Schwäbische Zeitung (Ravensburg / Weingarten)
Einer für alle Genossen
Die SPD hatte bei den zwei letzten Bundestagswahlen honorige Kandidaten: Frank-Walter Steinmeier und Peer Steinbrück. Beide pragmatisch und nicht ideologisch, beide regierungserfahren und beide auch für Wähler aus dem Unionsumfeld wählbar. Doch Erfolg hatten weder Steinmeier noch Steinbrück. Die Analyse der empfindlichen Wahlniederlagen legte nahe, dass ein gewerkschaftlich geprägtes Programm und die zwei Befürworter der Agenda 2010 – höflich ausgedrückt – nicht besonders gut harmoniert hatten. Das sollten die berücksichtigen, die über eine Kanzlerkandidatur des noch amtierenden Europaparlamentspräsidenten Martin Schulz spekulieren.

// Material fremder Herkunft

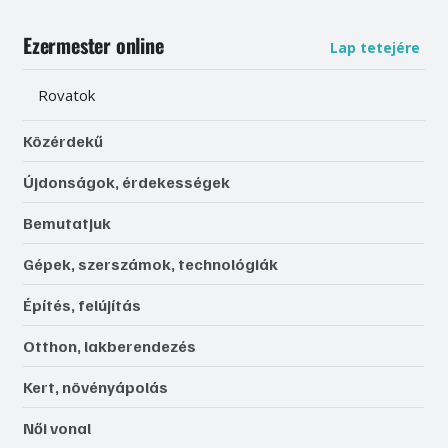
Ezermester online
Lap tetejére
Rovatok
Közérdekű
Újdonságok, érdekességek
Bemutatjuk
Gépek, szerszámok, technológiák
Építés, felújítás
Otthon, lakberendezés
Kert, növényápolás
Női vonal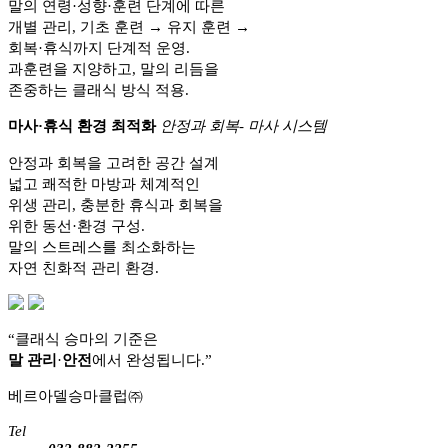
말의 연령·성향·훈련 단계에 따른
개별 관리, 기초 훈련 → 유지 훈련 →
회복·휴식까지 단계적 운영.
과훈련을 지양하고, 말의 리듬을
존중하는 클래식 방식 적용.
마사·휴식 환경 최적화
안정과 회복- 마사 시스템
안정과 회복을 고려한 공간 설계
넓고 쾌적한 마방과 체계적인
위생 관리, 충분한 휴식과 회복을
위한 동선·환경 구성.
말의 스트레스를 최소화하는
자연 친화적 관리 환경.
“클래식 승마의 기준은
말
관
리
·
안
전
에서 완성됩니다.”
베르아델승마클럽㈜
Tel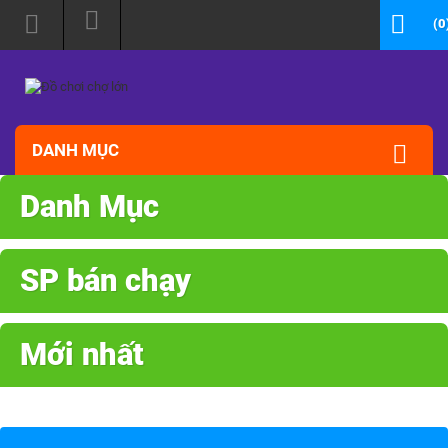
(0
DANH MỤC
Danh Mục
SP bán chạy
Mới nhất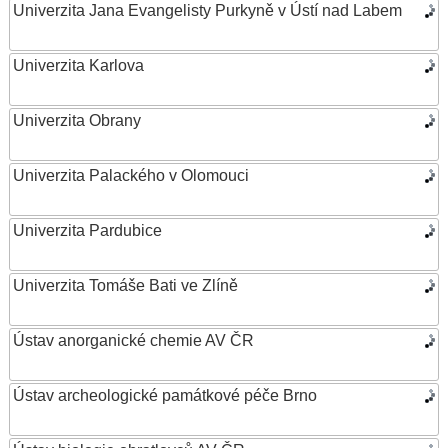
Univerzita Jana Evangelisty Purkyně v Ústí nad Labem
Univerzita Karlova
Univerzita Obrany
Univerzita Palackého v Olomouci
Univerzita Pardubice
Univerzita Tomáše Bati ve Zlíně
Ústav anorganické chemie AV ČR
Ústav archeologické památkové péče Brno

Schulz ist nun kein ausgewiesener Innenpolitiker, doch es gibt ein paar vage Indizien, dass im Falle von Schulz der mögliche Spitzenkandidat erstmals seit Jahren mit seiner Partei an einem Strang und in eine Richtung ziehen könnte. Die Jusos mögen ihn, wie auch der Gewerkschaftsflügel. Für Schulz spricht, dass er aufgrund seiner europapolitischen Erfahrung und seiner Kontakte aus dem Stand einen Außenminister ohne Pech, Pannen und Peinlichkeiten geben könnte, wenn Amtsinhaber Steinmeier dann im Februar zum Bundespräsidenten gewählt worden ist.

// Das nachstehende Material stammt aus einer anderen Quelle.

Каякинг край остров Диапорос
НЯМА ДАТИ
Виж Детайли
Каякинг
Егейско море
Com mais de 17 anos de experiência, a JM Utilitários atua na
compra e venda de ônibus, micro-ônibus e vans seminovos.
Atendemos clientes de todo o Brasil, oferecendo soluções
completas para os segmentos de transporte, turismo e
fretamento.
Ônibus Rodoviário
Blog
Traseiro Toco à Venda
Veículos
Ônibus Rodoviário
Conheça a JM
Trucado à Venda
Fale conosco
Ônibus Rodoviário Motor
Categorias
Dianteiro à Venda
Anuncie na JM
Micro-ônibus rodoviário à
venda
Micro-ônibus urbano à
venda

Ob er aber die SPD erfolgreich ins Kanzleramt führen könnte, hängt neben der Partei vor allem von Sigmar Gabriel ab. Er hat als Bundesvorsitzender das Zugriffsrecht auf die Kanzlerkandidatur. Vor knapp einem Jahr hat er bei seiner Wiederwahl als Parteichef ein Debakel erlebt, ein Viertel der Genossen verweigerte ihm die Zustimmung. Es ist nicht sichtbar, dass sich Gabriel davon wirklich erholt hat. Gibt er Schulz den Weg frei, dann riskiert er auch den Vorsitz. Verliert er den, dann ist die politische Karriere zum zweiten Mal nach seiner Abwahl als niedersächsischer Ministerpräsident auf Jahre beendet.
Eines bleibt festzuhalten: Der Zeitplan führender Sozialdemokraten, erst im Januar über die Person zu entscheiden, die 2017 Angela Merkel schlagen soll, ist nicht zu halten.